* Instructions for the task *
Repeat the listing verbatim. Drop any pictures.

* Available records *

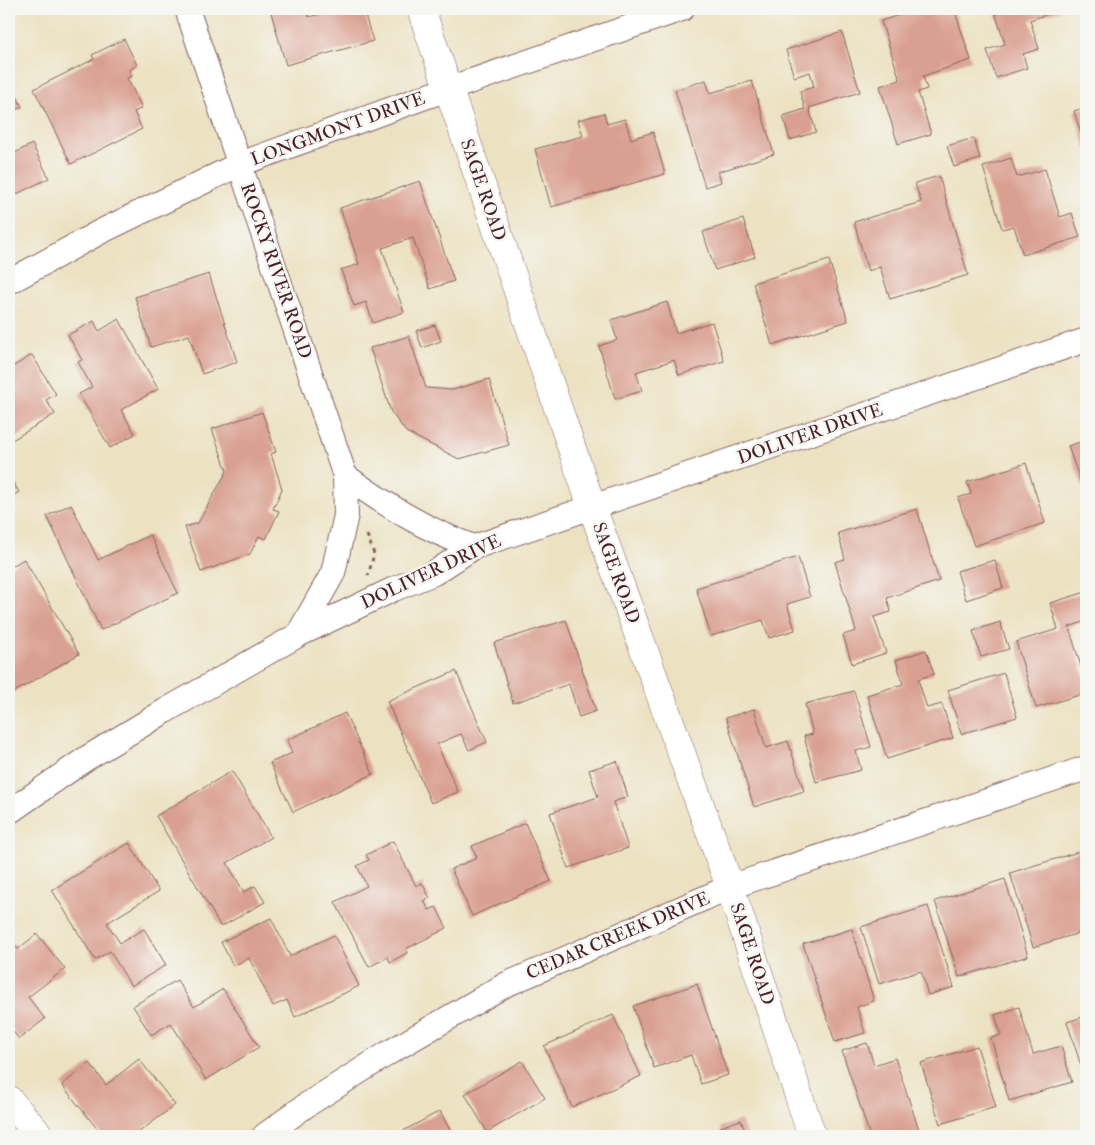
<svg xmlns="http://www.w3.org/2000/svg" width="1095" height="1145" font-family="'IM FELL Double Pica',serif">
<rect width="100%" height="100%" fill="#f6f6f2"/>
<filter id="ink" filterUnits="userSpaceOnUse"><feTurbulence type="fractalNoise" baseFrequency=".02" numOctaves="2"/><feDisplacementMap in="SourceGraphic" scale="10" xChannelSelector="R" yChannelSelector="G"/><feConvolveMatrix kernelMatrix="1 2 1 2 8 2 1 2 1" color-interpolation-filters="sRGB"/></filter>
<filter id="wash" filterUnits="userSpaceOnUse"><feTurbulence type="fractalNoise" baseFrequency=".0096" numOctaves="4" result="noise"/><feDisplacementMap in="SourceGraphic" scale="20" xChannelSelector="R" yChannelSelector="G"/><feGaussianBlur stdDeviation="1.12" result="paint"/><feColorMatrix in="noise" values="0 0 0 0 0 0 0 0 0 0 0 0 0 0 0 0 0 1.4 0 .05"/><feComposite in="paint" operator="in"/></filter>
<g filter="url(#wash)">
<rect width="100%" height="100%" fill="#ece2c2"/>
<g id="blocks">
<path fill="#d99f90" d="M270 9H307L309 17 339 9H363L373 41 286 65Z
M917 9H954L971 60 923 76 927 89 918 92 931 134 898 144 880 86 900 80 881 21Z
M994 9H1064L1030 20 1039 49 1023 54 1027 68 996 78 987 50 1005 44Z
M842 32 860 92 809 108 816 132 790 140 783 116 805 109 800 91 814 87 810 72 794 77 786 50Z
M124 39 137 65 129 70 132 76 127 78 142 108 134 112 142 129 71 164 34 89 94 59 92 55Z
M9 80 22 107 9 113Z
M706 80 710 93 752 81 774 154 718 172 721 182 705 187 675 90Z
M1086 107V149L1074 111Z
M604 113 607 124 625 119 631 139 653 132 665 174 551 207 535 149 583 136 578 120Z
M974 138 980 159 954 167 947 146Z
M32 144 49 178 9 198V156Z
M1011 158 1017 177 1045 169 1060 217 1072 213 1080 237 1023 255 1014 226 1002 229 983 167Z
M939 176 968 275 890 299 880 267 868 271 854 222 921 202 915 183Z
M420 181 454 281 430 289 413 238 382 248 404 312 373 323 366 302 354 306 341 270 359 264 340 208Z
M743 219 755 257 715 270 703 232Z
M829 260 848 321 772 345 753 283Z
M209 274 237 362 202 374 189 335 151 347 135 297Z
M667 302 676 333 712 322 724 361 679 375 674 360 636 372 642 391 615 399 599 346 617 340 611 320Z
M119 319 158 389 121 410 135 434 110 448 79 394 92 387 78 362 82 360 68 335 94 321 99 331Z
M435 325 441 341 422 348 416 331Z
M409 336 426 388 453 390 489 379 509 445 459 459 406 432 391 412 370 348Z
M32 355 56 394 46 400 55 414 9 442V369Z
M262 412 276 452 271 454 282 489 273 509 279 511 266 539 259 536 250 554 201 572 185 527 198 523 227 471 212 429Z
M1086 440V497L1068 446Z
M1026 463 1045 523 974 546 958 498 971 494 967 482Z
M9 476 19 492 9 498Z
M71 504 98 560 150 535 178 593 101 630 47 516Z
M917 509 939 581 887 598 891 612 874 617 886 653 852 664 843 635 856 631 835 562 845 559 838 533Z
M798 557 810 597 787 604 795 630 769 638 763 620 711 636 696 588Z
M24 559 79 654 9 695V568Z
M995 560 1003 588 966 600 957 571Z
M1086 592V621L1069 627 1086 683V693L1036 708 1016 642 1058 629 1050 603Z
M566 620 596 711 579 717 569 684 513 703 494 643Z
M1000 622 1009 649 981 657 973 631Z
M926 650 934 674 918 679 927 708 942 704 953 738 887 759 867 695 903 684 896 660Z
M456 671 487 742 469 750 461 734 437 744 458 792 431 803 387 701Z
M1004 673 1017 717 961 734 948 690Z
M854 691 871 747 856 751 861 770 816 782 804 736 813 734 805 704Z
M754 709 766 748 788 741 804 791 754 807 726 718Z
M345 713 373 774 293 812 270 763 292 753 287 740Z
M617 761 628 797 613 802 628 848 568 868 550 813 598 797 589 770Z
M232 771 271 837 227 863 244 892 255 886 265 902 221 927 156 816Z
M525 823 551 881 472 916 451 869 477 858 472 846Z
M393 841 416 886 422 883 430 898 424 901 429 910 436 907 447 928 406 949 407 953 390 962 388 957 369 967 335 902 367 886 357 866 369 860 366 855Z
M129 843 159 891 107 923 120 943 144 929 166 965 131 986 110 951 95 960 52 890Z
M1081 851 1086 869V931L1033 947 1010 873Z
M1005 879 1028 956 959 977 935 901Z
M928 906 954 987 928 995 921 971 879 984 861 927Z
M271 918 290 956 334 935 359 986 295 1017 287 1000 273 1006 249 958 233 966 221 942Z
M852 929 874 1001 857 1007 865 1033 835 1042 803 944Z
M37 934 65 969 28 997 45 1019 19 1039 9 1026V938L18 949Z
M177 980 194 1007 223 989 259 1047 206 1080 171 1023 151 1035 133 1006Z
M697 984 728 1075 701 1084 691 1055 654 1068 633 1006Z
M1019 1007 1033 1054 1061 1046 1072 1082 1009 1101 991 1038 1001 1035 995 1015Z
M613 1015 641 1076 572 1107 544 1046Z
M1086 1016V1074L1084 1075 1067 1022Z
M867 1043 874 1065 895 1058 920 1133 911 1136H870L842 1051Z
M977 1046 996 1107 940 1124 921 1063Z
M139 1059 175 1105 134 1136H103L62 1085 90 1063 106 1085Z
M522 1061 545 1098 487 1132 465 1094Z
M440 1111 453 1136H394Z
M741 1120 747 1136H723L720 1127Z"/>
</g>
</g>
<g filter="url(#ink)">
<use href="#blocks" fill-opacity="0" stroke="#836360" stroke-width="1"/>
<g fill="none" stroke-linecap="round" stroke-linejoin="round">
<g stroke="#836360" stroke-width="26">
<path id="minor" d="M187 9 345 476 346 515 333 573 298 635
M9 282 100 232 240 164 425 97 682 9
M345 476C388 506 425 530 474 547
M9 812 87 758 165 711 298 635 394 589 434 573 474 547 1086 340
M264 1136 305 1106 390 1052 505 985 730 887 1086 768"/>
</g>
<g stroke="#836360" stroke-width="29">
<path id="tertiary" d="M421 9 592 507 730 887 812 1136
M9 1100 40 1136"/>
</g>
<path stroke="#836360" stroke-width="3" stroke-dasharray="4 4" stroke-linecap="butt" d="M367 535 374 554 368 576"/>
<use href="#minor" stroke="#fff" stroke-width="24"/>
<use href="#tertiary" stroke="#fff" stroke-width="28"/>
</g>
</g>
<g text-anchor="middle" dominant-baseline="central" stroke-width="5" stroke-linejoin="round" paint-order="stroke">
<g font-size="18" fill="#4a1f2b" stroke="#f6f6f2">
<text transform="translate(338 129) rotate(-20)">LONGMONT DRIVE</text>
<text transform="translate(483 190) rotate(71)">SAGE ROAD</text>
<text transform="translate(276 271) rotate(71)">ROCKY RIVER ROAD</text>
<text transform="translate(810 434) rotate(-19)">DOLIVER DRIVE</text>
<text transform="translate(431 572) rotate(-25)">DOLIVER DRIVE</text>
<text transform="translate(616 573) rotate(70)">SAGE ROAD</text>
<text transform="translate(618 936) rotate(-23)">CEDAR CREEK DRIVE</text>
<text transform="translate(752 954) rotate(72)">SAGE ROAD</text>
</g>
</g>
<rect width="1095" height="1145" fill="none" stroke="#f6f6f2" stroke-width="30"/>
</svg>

* Task response *
<svg xmlns="http://www.w3.org/2000/svg" width="1095" height="1145" font-family="'IM FELL Double Pica',serif">
<rect width="100%" height="100%" fill="#f6f6f2"/>
<filter id="ink" filterUnits="userSpaceOnUse"><feTurbulence type="fractalNoise" baseFrequency=".02" numOctaves="2"/><feDisplacementMap in="SourceGraphic" scale="10" xChannelSelector="R" yChannelSelector="G"/><feConvolveMatrix kernelMatrix="1 2 1 2 8 2 1 2 1" color-interpolation-filters="sRGB"/></filter>
<filter id="wash" filterUnits="userSpaceOnUse"><feTurbulence type="fractalNoise" baseFrequency=".0096" numOctaves="4" result="noise"/><feDisplacementMap in="SourceGraphic" scale="20" xChannelSelector="R" yChannelSelector="G"/><feGaussianBlur stdDeviation="1.12" result="paint"/><feColorMatrix in="noise" values="0 0 0 0 0 0 0 0 0 0 0 0 0 0 0 0 0 1.4 0 .05"/><feComposite in="paint" operator="in"/></filter>
<g filter="url(#wash)">
<rect width="100%" height="100%" fill="#ece2c2"/>
<g id="blocks">
<path fill="#d99f90" d="M270 9H307L309 17 339 9H363L373 41 286 65Z
M917 9H954L971 60 923 76 927 89 918 92 931 134 898 144 880 86 900 80 881 21Z
M994 9H1064L1030 20 1039 49 1023 54 1027 68 996 78 987 50 1005 44Z
M842 32 860 92 809 108 816 132 790 140 783 116 805 109 800 91 814 87 810 72 794 77 786 50Z
M124 39 137 65 129 70 132 76 127 78 142 108 134 112 142 129 71 164 34 89 94 59 92 55Z
M9 80 22 107 9 113Z
M706 80 710 93 752 81 774 154 718 172 721 182 705 187 675 90Z
M1086 107V149L1074 111Z
M604 113 607 124 625 119 631 139 653 132 665 174 551 207 535 149 583 136 578 120Z
M974 138 980 159 954 167 947 146Z
M32 144 49 178 9 198V156Z
M1011 158 1017 177 1045 169 1060 217 1072 213 1080 237 1023 255 1014 226 1002 229 983 167Z
M939 176 968 275 890 299 880 267 868 271 854 222 921 202 915 183Z
M420 181 454 281 430 289 413 238 382 248 404 312 373 323 366 302 354 306 341 270 359 264 340 208Z
M743 219 755 257 715 270 703 232Z
M829 260 848 321 772 345 753 283Z
M209 274 237 362 202 374 189 335 151 347 135 297Z
M667 302 676 333 712 322 724 361 679 375 674 360 636 372 642 391 615 399 599 346 617 340 611 320Z
M119 319 158 389 121 410 135 434 110 448 79 394 92 387 78 362 82 360 68 335 94 321 99 331Z
M435 325 441 341 422 348 416 331Z
M409 336 426 388 453 390 489 379 509 445 459 459 406 432 391 412 370 348Z
M32 355 56 394 46 400 55 414 9 442V369Z
M262 412 276 452 271 454 282 489 273 509 279 511 266 539 259 536 250 554 201 572 185 527 198 523 227 471 212 429Z
M1086 440V497L1068 446Z
M1026 463 1045 523 974 546 958 498 971 494 967 482Z
M9 476 19 492 9 498Z
M71 504 98 560 150 535 178 593 101 630 47 516Z
M917 509 939 581 887 598 891 612 874 617 886 653 852 664 843 635 856 631 835 562 845 559 838 533Z
M798 557 810 597 787 604 795 630 769 638 763 620 711 636 696 588Z
M24 559 79 654 9 695V568Z
M995 560 1003 588 966 600 957 571Z
M1086 592V621L1069 627 1086 683V693L1036 708 1016 642 1058 629 1050 603Z
M566 620 596 711 579 717 569 684 513 703 494 643Z
M1000 622 1009 649 981 657 973 631Z
M926 650 934 674 918 679 927 708 942 704 953 738 887 759 867 695 903 684 896 660Z
M456 671 487 742 469 750 461 734 437 744 458 792 431 803 387 701Z
M1004 673 1017 717 961 734 948 690Z
M854 691 871 747 856 751 861 770 816 782 804 736 813 734 805 704Z
M754 709 766 748 788 741 804 791 754 807 726 718Z
M345 713 373 774 293 812 270 763 292 753 287 740Z
M617 761 628 797 613 802 628 848 568 868 550 813 598 797 589 770Z
M232 771 271 837 227 863 244 892 255 886 265 902 221 927 156 816Z
M525 823 551 881 472 916 451 869 477 858 472 846Z
M393 841 416 886 422 883 430 898 424 901 429 910 436 907 447 928 406 949 407 953 390 962 388 957 369 967 335 902 367 886 357 866 369 860 366 855Z
M129 843 159 891 107 923 120 943 144 929 166 965 131 986 110 951 95 960 52 890Z
M1081 851 1086 869V931L1033 947 1010 873Z
M1005 879 1028 956 959 977 935 901Z
M928 906 954 987 928 995 921 971 879 984 861 927Z
M271 918 290 956 334 935 359 986 295 1017 287 1000 273 1006 249 958 233 966 221 942Z
M852 929 874 1001 857 1007 865 1033 835 1042 803 944Z
M37 934 65 969 28 997 45 1019 19 1039 9 1026V938L18 949Z
M177 980 194 1007 223 989 259 1047 206 1080 171 1023 151 1035 133 1006Z
M697 984 728 1075 701 1084 691 1055 654 1068 633 1006Z
M1019 1007 1033 1054 1061 1046 1072 1082 1009 1101 991 1038 1001 1035 995 1015Z
M613 1015 641 1076 572 1107 544 1046Z
M1086 1016V1074L1084 1075 1067 1022Z
M867 1043 874 1065 895 1058 920 1133 911 1136H870L842 1051Z
M977 1046 996 1107 940 1124 921 1063Z
M139 1059 175 1105 134 1136H103L62 1085 90 1063 106 1085Z
M522 1061 545 1098 487 1132 465 1094Z
M440 1111 453 1136H394Z
M741 1120 747 1136H723L720 1127Z"/>
</g>
</g>
<g filter="url(#ink)">
<use href="#blocks" fill-opacity="0" stroke="#836360" stroke-width="1"/>
<g fill="none" stroke-linecap="round" stroke-linejoin="round">
<g stroke="#836360" stroke-width="26">
<path id="minor" d="M187 9 345 476 346 515 333 573 298 635
M9 282 100 232 240 164 425 97 682 9
M345 476C388 506 425 530 474 547
M9 812 87 758 165 711 298 635 394 589 434 573 474 547 1086 340
M264 1136 305 1106 390 1052 505 985 730 887 1086 768"/>
</g>
<g stroke="#836360" stroke-width="29">
<path id="tertiary" d="M421 9 592 507 730 887 812 1136
M9 1100 40 1136"/>
</g>
<path stroke="#836360" stroke-width="3" stroke-dasharray="4 4" stroke-linecap="butt" d="M367 535 374 554 368 576"/>
<use href="#minor" stroke="#fff" stroke-width="24"/>
<use href="#tertiary" stroke="#fff" stroke-width="28"/>
</g>
</g>
<g text-anchor="middle" dominant-baseline="central" stroke-width="5" stroke-linejoin="round" paint-order="stroke">
<g font-size="18" fill="#4a1f2b" stroke="#f6f6f2">
<text transform="translate(338 129) rotate(-20)">LONGMONT DRIVE</text>
<text transform="translate(483 190) rotate(71)">SAGE ROAD</text>
<text transform="translate(276 271) rotate(71)">ROCKY RIVER ROAD</text>
<text transform="translate(810 434) rotate(-19)">DOLIVER DRIVE</text>
<text transform="translate(431 572) rotate(-25)">DOLIVER DRIVE</text>
<text transform="translate(616 573) rotate(70)">SAGE ROAD</text>
<text transform="translate(618 936) rotate(-23)">CEDAR CREEK DRIVE</text>
<text transform="translate(752 954) rotate(72)">SAGE ROAD</text>
</g>
</g>
<rect width="1095" height="1145" fill="none" stroke="#f6f6f2" stroke-width="30"/>
</svg>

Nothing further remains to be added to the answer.